:: SELECTED PASSAGE
2. Adding loss scaling to preserve small gradient values.
The ability to train deep learning networks with lower precision was introduced in the Pascal architecture and first supported in [CUDA 8](https://devblogs.nvidia.com/parallelforall/tag/fp16/) in the NVIDIA Deep Learning SDK.
For information about:
* How to train using mixed precision, see the[Mixed Precision Training](https://arxiv.org/abs/1710.03740) paper and [Training With Mixed Precision](https://docs.nvidia.com/deeplearning/sdk/mixed-precision-training/index.html) documentation.
* Techniques used for mixed precision training, see the [Mixed-Precision Training of Deep Neural Networks](https://devblogs.nvidia.com/mixed-precision-training-deep-neural-networks/) blog.
* APEX tools for mixed precision training, see the [NVIDIA Apex: Tools for Easy Mixed-Precision Training in PyTorch](https://devblogs.nvidia.com/apex-pytorch-easy-mixed-precision-training/).
#### Enabling mixed precision
For training, mixed precision can be enabled by setting the flag: `train.py --fp16`. You can change this behavior and execute the training in
single precision by removing the `--fp16` flag for the `train.py` training
script. For example, in the bash scripts `scripts/train.sh`, `scripts/inference.sh`, etc. the precision can be specified with the variable `PRECISION` by setting it to either `PRECISION=fp16` or `PRECISION=fp32`.
::::
:: RECORDS SUPPLIED
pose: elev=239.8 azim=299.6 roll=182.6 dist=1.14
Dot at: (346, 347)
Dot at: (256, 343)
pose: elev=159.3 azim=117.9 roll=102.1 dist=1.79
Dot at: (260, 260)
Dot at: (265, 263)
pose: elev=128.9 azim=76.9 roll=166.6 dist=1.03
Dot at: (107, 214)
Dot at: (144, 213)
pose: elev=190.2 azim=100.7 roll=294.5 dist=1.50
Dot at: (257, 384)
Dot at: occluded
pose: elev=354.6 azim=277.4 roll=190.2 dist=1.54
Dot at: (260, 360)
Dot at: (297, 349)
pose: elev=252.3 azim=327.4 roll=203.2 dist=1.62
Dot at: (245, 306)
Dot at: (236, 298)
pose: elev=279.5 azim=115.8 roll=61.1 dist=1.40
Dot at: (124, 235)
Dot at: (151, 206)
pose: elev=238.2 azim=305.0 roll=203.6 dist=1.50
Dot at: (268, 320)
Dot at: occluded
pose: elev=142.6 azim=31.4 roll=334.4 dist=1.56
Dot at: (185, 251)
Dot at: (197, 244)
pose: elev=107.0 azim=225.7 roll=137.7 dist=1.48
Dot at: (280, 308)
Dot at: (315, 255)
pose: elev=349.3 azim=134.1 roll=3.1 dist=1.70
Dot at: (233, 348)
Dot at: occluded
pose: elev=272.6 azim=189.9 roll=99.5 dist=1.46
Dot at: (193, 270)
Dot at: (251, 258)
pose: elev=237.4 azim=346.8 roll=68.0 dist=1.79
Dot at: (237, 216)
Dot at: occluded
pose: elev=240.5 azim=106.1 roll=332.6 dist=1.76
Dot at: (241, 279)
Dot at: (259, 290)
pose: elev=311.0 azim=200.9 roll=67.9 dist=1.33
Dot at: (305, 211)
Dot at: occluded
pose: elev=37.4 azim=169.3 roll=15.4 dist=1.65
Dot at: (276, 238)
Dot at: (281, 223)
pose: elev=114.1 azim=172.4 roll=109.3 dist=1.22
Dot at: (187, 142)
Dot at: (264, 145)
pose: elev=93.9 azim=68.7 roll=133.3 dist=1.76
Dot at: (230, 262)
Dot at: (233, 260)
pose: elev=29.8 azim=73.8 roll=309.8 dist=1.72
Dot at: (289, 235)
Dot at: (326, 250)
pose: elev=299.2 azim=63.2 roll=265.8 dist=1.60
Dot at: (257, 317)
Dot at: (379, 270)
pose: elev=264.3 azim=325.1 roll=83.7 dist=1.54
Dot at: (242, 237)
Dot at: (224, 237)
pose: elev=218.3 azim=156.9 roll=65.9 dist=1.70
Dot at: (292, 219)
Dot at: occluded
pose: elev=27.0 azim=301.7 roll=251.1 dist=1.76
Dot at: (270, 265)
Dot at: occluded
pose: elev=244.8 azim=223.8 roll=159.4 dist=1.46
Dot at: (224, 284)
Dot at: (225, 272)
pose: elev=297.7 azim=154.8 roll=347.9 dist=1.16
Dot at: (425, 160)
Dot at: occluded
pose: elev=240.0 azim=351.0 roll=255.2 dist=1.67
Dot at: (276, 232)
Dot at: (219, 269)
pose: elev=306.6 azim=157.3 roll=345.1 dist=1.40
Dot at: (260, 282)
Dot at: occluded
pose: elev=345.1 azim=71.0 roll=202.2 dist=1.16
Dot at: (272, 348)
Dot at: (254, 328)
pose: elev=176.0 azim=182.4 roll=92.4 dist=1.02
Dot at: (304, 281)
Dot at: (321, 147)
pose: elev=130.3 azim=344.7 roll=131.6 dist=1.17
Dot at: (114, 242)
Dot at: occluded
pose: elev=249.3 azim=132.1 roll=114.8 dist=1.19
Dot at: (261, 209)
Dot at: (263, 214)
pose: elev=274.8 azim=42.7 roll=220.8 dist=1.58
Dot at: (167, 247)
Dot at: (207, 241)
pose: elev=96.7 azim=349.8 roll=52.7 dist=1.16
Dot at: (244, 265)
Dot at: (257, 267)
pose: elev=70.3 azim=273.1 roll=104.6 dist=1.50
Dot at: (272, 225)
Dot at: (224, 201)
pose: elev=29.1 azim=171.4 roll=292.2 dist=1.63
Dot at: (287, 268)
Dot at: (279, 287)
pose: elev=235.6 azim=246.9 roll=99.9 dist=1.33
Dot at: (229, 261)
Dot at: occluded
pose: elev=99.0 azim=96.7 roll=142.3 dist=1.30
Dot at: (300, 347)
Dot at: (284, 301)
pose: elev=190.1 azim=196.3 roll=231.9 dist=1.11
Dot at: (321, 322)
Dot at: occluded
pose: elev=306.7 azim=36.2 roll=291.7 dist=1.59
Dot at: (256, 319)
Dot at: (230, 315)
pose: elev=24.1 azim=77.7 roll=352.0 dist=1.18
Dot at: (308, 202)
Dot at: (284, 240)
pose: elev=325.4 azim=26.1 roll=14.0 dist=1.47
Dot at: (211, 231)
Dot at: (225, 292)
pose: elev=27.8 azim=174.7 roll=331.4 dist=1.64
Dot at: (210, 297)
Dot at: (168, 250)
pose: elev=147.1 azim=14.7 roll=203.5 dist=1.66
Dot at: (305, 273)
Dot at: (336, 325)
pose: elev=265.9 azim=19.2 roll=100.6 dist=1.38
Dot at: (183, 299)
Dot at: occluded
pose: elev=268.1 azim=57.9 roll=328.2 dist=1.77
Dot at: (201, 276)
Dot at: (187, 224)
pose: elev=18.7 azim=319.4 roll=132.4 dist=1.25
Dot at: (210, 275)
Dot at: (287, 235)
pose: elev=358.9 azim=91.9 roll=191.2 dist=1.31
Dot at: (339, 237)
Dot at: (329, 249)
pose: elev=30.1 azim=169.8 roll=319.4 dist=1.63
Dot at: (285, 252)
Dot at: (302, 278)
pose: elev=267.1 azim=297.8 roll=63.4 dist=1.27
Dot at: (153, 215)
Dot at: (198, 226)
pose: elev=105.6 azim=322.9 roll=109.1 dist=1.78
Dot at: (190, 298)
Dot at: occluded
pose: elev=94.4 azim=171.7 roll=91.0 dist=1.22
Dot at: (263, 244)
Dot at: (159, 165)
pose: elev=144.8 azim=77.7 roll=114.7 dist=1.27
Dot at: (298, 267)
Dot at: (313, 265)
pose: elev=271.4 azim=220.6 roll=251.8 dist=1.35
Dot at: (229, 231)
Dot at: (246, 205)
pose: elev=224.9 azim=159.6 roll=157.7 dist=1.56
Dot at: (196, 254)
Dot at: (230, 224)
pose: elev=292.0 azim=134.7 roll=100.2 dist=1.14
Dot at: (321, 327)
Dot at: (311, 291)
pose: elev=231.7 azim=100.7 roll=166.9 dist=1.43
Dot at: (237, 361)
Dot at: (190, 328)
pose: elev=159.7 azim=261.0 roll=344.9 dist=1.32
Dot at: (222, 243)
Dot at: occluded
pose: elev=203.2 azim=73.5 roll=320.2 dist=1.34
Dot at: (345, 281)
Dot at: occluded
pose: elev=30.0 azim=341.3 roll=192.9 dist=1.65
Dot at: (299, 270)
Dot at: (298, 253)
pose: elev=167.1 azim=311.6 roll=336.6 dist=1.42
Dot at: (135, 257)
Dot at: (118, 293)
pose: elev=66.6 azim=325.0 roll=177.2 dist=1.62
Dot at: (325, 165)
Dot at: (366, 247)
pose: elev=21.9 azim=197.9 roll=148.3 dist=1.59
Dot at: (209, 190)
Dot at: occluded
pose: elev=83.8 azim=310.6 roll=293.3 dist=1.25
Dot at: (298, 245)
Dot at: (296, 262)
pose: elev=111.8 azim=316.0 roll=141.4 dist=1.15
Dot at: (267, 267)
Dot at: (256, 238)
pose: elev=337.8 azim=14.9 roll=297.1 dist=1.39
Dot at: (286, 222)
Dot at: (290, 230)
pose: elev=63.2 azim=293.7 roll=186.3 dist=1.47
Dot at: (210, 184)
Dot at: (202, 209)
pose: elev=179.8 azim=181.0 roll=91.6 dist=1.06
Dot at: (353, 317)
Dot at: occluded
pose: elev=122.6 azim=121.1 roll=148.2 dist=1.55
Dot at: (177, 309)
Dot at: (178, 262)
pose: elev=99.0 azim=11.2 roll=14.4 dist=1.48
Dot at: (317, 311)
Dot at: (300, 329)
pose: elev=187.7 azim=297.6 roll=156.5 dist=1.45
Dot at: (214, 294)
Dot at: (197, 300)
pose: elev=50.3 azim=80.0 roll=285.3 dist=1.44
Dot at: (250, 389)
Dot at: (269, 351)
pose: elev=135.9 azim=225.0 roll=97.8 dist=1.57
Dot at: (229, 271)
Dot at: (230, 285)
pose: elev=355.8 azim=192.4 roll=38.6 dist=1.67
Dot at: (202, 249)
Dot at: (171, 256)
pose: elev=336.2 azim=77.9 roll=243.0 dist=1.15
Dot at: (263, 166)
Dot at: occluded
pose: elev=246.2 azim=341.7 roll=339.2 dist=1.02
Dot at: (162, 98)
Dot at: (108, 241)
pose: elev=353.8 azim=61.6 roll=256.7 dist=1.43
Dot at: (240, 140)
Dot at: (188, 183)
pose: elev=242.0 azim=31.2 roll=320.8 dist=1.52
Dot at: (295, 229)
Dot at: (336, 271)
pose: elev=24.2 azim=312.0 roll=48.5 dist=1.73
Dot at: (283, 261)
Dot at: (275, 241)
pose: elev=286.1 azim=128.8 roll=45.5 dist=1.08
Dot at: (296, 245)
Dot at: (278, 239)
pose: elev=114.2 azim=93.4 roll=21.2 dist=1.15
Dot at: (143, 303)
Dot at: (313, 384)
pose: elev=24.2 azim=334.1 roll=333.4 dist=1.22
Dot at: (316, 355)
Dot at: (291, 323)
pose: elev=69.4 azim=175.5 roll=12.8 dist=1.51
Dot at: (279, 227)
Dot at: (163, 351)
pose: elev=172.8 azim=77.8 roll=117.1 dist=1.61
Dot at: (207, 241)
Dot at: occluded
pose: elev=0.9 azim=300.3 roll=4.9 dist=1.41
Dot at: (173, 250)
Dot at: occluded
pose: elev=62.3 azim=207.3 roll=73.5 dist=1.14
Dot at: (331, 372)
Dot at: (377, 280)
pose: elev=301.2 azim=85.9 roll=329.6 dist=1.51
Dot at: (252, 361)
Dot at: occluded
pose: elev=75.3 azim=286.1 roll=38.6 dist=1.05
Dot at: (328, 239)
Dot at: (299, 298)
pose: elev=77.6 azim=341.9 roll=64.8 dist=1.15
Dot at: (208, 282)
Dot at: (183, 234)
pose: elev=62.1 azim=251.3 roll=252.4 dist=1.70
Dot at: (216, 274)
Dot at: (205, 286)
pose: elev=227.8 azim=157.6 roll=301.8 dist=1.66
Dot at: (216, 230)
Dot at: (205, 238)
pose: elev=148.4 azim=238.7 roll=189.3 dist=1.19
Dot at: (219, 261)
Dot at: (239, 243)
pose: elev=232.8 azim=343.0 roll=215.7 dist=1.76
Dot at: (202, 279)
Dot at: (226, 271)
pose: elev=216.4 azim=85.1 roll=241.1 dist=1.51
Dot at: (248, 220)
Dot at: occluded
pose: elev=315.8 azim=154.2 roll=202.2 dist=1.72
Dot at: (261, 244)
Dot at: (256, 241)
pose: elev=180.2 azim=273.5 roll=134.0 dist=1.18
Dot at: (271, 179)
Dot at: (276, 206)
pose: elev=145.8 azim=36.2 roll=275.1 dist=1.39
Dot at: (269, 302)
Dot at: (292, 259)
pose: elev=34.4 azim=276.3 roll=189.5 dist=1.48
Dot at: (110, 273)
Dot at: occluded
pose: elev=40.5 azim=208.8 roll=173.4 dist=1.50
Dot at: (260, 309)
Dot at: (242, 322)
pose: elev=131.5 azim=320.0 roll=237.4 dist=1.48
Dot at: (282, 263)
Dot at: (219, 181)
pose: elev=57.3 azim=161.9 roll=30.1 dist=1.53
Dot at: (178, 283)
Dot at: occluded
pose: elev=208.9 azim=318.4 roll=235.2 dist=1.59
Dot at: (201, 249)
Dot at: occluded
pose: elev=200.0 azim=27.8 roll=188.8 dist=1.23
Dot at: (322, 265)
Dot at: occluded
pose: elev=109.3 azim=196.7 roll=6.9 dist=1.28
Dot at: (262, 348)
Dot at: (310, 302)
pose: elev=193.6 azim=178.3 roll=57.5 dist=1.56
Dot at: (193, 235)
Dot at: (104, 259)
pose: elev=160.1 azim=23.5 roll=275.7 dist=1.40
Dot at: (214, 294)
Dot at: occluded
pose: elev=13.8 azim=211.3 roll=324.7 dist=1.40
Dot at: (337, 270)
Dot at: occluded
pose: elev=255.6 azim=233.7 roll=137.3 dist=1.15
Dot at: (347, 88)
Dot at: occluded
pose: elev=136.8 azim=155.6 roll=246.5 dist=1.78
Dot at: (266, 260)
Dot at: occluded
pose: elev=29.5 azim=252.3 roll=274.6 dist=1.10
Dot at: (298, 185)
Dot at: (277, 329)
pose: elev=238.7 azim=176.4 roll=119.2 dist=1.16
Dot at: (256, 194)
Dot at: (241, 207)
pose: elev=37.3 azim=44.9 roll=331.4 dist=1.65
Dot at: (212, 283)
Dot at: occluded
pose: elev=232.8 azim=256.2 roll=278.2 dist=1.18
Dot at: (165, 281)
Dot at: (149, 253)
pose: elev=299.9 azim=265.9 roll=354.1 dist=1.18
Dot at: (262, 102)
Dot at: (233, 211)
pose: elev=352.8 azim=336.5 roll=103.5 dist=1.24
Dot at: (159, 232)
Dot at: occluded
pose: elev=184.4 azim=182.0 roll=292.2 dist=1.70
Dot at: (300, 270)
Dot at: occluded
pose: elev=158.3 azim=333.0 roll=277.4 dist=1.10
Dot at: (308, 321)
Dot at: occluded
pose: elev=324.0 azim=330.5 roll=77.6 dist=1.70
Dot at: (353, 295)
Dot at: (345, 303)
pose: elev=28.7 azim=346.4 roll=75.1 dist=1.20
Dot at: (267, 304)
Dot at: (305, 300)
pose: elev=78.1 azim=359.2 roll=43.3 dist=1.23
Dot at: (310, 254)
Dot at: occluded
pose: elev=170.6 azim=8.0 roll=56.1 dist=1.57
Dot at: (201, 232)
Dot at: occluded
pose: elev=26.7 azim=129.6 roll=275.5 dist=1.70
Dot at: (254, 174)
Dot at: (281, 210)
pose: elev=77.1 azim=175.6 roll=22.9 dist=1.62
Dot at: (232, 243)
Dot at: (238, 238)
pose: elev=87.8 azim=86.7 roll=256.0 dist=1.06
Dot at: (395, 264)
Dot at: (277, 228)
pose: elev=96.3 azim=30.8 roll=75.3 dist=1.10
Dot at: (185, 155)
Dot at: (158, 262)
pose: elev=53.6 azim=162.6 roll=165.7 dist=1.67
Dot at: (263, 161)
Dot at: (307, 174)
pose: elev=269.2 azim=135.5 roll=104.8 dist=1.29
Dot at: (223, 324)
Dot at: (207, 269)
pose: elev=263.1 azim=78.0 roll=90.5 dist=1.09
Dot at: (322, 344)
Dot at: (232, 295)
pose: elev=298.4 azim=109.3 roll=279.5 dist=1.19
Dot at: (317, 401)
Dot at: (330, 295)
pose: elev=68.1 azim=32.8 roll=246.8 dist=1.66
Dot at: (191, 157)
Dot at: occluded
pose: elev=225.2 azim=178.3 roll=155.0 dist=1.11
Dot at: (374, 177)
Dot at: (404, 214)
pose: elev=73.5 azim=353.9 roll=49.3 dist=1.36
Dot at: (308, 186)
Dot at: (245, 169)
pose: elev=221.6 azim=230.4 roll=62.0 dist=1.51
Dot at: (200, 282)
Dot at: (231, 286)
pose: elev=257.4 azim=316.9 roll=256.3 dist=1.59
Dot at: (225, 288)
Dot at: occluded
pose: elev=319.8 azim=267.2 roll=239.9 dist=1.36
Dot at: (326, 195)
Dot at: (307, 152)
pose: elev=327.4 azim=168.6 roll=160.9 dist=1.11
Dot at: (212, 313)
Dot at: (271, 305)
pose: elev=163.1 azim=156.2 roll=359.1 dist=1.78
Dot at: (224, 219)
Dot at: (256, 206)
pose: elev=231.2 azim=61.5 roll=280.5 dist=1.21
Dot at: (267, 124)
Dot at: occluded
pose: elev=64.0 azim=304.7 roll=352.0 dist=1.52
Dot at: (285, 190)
::::
## DIRECTIONS
A) Copy out everything in the mixed precision passage from "2. Adding loss" down to "Deep Learning SDK.".
B) Answer these questions using the mixed precision passage:
(i) Which architecture introduced the ability to train deep learning networks with lower precision?
(ii) Which flag enables mixed precision for the `train.py` training script?
(iii) Which two values can the variable `PRECISION` take in the bash scripts?

## RESULTS OF THE EXERCISE
A)
2. Adding loss scaling to preserve small gradient values.
The ability to train deep learning networks with lower precision was introduced in the Pascal architecture and first supported in [CUDA 8](https://devblogs.nvidia.com/parallelforall/tag/fp16/) in the NVIDIA Deep Learning SDK.

B)
(i) The Pascal architecture.
(ii) `--fp16`
(iii) `PRECISION=fp16` or `PRECISION=fp32`.